▸ **What is needed**
Wherever a line holds the word "lines", copy that line from the data.

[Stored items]
######
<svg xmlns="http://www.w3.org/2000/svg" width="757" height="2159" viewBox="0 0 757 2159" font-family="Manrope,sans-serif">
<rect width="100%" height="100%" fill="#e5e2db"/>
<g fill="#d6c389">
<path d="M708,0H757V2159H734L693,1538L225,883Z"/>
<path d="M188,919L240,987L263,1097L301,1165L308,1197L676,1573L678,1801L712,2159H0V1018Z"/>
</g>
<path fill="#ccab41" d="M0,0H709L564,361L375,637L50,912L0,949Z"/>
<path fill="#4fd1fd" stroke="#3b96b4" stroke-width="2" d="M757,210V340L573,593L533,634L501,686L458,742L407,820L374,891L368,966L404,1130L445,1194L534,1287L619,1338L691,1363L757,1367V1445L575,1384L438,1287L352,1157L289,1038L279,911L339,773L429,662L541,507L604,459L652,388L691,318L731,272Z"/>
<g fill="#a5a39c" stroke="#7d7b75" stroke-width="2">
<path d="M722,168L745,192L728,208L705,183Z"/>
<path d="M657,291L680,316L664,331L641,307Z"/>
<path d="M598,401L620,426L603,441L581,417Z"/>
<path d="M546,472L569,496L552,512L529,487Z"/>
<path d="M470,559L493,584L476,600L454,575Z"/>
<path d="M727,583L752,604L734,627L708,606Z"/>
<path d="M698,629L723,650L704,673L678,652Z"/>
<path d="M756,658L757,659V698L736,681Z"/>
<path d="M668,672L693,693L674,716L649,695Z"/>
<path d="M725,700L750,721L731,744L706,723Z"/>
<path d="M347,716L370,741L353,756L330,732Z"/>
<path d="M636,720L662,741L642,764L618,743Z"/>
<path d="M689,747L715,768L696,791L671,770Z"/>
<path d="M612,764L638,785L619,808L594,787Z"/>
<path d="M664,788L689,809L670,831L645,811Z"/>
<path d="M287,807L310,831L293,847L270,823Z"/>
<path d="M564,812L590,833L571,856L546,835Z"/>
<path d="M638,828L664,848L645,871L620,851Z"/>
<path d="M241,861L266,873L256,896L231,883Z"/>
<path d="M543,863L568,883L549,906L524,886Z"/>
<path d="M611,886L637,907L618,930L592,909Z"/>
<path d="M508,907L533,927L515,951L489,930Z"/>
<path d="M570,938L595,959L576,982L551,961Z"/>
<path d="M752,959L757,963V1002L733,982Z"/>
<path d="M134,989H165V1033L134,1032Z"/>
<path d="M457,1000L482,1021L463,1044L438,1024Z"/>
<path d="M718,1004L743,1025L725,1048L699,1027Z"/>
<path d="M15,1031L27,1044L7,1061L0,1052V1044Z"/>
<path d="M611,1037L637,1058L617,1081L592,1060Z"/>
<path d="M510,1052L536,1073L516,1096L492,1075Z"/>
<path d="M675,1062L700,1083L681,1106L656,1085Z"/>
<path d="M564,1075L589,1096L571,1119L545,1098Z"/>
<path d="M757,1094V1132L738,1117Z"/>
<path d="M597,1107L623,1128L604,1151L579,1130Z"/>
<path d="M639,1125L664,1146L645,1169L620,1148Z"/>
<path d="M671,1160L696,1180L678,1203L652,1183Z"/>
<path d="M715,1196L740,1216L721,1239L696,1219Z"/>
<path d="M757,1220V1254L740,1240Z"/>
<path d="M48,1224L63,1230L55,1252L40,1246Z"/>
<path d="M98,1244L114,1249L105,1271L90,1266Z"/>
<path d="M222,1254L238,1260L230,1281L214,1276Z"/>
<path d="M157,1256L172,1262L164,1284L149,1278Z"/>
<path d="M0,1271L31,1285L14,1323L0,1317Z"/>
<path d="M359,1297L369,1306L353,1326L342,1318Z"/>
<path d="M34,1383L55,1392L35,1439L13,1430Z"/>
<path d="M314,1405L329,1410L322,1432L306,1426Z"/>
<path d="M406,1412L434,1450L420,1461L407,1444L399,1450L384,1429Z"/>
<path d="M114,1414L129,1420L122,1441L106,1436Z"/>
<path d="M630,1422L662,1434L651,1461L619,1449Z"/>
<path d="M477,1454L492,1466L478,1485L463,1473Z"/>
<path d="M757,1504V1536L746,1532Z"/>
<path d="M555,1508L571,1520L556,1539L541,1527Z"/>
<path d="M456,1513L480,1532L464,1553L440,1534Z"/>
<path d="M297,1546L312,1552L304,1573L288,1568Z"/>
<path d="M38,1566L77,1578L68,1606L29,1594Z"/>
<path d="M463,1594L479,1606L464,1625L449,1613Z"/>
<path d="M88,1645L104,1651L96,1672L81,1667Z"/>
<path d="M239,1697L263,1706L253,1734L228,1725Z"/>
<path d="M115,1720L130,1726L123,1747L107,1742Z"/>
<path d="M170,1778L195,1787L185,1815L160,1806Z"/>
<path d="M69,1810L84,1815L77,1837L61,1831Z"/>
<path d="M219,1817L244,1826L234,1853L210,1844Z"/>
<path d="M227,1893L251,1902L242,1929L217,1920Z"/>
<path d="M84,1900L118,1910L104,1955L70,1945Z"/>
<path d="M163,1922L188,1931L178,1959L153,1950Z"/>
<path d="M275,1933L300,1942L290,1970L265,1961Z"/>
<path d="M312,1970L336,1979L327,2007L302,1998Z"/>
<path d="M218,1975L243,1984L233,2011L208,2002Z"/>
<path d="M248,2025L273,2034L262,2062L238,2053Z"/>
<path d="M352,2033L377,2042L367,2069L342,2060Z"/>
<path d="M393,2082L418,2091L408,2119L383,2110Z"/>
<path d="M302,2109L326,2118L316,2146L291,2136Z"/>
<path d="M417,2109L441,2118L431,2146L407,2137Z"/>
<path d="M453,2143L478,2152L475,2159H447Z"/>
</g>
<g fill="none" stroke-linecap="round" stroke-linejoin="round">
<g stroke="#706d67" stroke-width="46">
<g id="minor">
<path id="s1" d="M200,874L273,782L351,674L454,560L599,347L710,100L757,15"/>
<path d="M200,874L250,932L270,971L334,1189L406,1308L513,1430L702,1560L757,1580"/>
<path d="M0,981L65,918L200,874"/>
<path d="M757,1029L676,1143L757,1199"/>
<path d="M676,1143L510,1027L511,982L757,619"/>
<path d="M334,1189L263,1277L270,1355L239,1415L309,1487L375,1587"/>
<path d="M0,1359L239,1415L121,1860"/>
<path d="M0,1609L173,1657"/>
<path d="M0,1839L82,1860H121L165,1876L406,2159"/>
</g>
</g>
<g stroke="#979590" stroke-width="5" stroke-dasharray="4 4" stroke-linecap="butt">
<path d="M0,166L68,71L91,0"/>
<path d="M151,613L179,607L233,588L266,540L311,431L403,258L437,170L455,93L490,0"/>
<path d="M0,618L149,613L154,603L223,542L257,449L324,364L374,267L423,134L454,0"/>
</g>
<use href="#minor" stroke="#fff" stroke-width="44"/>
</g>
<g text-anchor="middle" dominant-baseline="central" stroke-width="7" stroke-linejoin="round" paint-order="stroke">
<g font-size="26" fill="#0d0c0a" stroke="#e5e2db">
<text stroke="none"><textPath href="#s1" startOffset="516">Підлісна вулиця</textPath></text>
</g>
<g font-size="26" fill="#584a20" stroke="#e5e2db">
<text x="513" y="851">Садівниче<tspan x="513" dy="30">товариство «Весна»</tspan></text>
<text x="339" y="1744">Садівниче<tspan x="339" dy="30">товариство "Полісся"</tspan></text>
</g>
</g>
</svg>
######
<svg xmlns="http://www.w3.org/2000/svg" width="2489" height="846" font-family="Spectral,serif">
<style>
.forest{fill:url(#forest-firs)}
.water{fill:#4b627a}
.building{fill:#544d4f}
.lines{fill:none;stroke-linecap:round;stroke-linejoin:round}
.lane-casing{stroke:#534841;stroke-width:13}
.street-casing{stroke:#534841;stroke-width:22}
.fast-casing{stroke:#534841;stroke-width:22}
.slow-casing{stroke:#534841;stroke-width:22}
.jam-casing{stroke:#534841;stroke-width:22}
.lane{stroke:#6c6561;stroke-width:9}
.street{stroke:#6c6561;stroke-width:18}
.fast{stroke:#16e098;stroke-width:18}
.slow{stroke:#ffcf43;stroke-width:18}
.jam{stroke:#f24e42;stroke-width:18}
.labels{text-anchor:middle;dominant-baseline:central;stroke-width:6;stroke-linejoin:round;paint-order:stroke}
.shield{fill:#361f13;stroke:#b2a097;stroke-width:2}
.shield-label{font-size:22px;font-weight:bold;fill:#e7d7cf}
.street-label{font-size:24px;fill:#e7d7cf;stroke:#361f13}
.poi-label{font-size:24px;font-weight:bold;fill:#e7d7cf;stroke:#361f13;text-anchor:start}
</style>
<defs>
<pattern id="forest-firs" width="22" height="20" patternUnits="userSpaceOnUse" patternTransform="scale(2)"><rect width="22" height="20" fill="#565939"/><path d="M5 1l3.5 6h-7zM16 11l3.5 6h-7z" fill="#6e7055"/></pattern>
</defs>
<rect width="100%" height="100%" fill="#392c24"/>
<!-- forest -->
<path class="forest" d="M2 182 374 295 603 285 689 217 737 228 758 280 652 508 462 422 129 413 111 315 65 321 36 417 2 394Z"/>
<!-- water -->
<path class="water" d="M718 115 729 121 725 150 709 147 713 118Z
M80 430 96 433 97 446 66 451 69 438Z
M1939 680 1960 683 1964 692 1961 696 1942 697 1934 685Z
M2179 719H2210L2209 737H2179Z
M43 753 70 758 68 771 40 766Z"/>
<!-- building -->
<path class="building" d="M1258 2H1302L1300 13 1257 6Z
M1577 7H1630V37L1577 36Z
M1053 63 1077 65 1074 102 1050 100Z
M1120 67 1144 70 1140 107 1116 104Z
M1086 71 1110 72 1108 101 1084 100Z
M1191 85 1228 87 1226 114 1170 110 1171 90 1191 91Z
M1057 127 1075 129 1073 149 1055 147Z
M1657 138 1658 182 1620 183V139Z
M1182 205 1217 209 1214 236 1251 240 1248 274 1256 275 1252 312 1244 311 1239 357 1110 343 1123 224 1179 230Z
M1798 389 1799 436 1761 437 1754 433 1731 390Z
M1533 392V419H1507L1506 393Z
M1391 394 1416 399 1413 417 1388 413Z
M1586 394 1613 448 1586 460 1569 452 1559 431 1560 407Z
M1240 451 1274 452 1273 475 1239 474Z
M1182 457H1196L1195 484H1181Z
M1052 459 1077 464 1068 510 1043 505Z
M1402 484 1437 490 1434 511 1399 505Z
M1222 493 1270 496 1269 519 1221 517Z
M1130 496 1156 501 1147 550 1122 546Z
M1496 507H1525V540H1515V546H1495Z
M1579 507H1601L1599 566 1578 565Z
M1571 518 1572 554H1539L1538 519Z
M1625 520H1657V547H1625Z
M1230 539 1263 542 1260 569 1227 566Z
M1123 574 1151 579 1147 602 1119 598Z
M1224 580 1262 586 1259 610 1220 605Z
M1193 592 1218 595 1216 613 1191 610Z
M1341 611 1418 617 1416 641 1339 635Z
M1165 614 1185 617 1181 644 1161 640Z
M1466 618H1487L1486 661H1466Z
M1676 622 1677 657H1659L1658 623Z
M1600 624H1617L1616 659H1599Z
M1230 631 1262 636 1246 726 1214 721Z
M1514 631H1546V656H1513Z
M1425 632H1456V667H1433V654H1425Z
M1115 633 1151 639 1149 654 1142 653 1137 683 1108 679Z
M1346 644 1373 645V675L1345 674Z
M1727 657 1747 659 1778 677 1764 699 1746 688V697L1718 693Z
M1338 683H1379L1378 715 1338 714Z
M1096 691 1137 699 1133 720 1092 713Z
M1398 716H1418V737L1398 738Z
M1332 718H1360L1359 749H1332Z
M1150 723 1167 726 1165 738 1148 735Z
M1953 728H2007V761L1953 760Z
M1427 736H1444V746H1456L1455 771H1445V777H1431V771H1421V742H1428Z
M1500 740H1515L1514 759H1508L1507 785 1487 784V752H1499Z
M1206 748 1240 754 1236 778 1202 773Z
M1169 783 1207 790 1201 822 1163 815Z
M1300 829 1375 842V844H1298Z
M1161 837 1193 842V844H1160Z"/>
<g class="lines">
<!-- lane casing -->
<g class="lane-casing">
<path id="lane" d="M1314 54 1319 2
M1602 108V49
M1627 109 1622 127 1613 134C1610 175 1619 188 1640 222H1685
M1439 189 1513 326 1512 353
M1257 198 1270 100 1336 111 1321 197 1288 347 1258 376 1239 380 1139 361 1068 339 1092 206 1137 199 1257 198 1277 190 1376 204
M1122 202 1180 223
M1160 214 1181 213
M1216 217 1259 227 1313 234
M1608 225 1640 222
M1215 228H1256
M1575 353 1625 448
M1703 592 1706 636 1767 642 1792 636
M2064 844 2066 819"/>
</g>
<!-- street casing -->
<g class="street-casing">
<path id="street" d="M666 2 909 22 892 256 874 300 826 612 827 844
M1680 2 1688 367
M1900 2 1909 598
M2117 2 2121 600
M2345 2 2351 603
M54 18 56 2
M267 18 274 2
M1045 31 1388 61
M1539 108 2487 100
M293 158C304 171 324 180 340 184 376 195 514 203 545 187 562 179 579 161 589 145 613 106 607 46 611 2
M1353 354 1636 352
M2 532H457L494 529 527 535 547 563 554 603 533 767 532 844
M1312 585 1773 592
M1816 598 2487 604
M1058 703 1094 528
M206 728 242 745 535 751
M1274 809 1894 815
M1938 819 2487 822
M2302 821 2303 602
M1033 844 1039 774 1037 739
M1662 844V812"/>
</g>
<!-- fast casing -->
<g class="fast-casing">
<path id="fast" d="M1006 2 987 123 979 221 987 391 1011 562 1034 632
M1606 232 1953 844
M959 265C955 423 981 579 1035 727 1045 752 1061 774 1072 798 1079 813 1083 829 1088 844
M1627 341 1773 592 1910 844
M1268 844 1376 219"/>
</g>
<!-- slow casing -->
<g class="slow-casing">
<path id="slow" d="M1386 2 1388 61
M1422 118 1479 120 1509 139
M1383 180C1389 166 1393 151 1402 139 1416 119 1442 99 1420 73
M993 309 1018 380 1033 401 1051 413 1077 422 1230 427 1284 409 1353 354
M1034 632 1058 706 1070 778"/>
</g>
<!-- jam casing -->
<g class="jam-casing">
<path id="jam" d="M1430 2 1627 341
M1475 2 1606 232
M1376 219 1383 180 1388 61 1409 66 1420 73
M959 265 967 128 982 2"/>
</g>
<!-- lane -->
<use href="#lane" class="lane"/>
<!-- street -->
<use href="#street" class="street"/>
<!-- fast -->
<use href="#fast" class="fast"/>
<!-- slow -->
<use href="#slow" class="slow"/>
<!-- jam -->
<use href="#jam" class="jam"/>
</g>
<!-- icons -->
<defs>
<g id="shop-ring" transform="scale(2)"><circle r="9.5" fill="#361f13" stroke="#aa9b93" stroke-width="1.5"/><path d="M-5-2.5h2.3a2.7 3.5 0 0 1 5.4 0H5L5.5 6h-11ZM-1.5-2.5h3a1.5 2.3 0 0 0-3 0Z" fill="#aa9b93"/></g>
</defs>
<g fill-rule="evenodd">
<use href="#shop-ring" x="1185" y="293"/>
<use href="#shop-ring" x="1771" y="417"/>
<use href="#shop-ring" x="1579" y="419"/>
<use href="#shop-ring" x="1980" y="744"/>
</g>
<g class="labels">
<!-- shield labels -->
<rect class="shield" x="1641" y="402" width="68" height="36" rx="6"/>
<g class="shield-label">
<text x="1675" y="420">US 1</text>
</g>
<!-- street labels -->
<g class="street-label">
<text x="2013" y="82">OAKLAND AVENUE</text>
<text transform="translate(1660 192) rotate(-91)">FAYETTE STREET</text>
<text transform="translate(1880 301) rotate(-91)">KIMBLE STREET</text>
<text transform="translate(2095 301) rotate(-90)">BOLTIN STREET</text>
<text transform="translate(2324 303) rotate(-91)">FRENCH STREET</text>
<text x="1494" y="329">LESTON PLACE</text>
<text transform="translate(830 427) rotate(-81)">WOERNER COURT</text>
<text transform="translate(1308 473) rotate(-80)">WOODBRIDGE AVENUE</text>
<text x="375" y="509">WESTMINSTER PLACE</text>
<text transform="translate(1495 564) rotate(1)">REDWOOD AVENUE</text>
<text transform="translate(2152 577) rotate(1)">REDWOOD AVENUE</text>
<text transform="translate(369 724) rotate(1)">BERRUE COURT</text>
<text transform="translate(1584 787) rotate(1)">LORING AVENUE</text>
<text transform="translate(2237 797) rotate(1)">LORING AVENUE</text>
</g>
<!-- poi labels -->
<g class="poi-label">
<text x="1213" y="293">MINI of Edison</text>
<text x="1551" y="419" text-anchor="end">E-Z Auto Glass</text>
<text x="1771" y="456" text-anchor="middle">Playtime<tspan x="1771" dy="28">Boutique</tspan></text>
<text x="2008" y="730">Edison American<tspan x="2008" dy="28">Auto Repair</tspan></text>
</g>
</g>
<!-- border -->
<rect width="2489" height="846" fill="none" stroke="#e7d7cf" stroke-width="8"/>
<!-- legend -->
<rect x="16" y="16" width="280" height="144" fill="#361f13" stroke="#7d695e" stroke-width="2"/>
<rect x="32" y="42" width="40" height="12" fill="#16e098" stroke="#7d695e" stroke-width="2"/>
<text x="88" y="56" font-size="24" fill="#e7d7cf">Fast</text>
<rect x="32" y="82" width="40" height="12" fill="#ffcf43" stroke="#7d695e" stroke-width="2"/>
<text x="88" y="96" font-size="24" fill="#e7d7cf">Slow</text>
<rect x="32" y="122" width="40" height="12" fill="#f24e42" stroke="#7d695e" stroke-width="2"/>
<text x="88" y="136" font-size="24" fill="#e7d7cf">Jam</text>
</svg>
######
▸ **Response area**
.lines{fill:none;stroke-linecap:round;stroke-linejoin:round}
<g class="lines">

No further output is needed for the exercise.